The problem is when we hear the word climate change or global warming it’s such a big thing that you feel you can’t do anything about it. So, I wanted to strip away that and use animal stories to bring you back down to earth and for people to then make the connection. So, rather than talk about climate change, we talked about the human explosion of CO2 and how that affects animals on the ground across the world. Our biggest issue is production of CO2. Of course, there are many environmental problems from habitat loss to plastics to pollution but by far the greatest change that’s happening to our planet is because it’s warming. And that’s something that we can solve.
I have to say, researching the Humans episode was testing on me because you realise how dire the situation is. But…the solution is in the planet itself. Ultimately those forces of nature we’ve got to know in the series are also the solution, certainly to the energy needs our expanding population requires, whether it be solar, wind or ocean power. That energy that life feeds off, there’s plenty of it to go around, more than we’ll ever need – but the switch over is not happening fast enough, 80% of our energy is still supplied by fossil fuels.
It feels like we know the answer, but what needs to happen for that to change?
Everyone thinks ‘but what can I do at home?’ But there’s a lot we can do.

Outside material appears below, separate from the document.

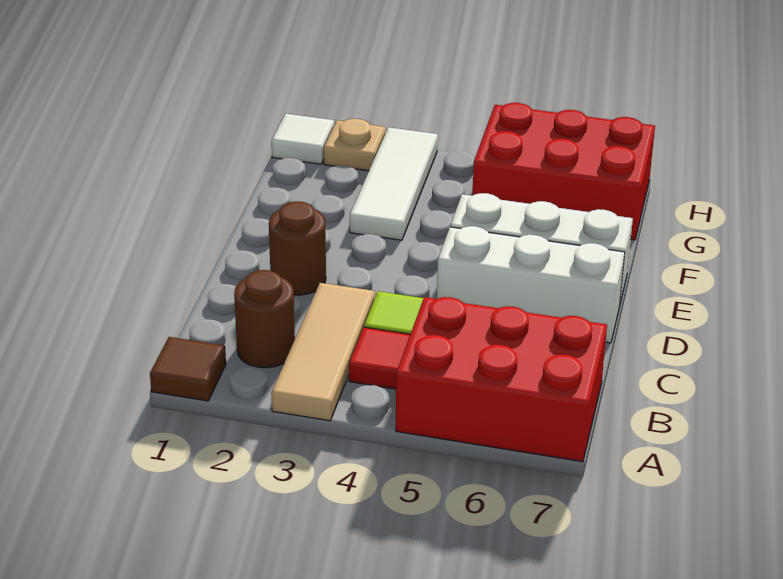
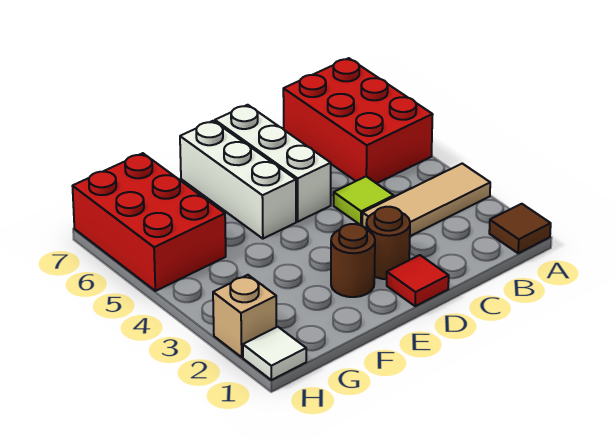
brown round brick B2 level 1 -> brown round brick E2 level 1
red tile B4 level 1 -> red tile D1 level 1
white tile F3:H3 level 1 -> none
tan plate H2 level 1 -> tan brick H2 level 1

One long haul flight a year, for example, is the same as your entire carbon footprint from everything else you do that year. One flight.
The thing about humans is that we don’t change until our backs are against the wall. At the end of the Humans film we went along to one of the Friday marches, where schoolchildren were striking as a protest about climate change, and when you’re there and they’re holding banners saying ‘Our House is on Fire’ you realise their planet is in our hands. They know more about what’s going on than most adults because they’re tuned into it and connected through social media. They’re doing the things we should all be doing; they know you shouldn’t eat too much meat because of the carbon cost of it, for example. For me, it was really important to cover that and make that connection with the next generation.
Quite. It’s about the legacy we’re leaving for the next generation…
You can focus on crashing into the wall, but if you look at the road ahead you can steer the car from disaster. We’re at that moment now, we just need to get enough people in the car – it should be an electric car – to look at the road ahead, then we can make that shift for us to emerge as a species where we’re biosphere conscious – because we’re not at the moment – and I hope programmes like these, in their little way, go some way to making that happen.
A Perfect Planet ‘Humans’ airs on BBC1 this Sunday 31st January at 8pm – watch the whole series on BBC iplayer.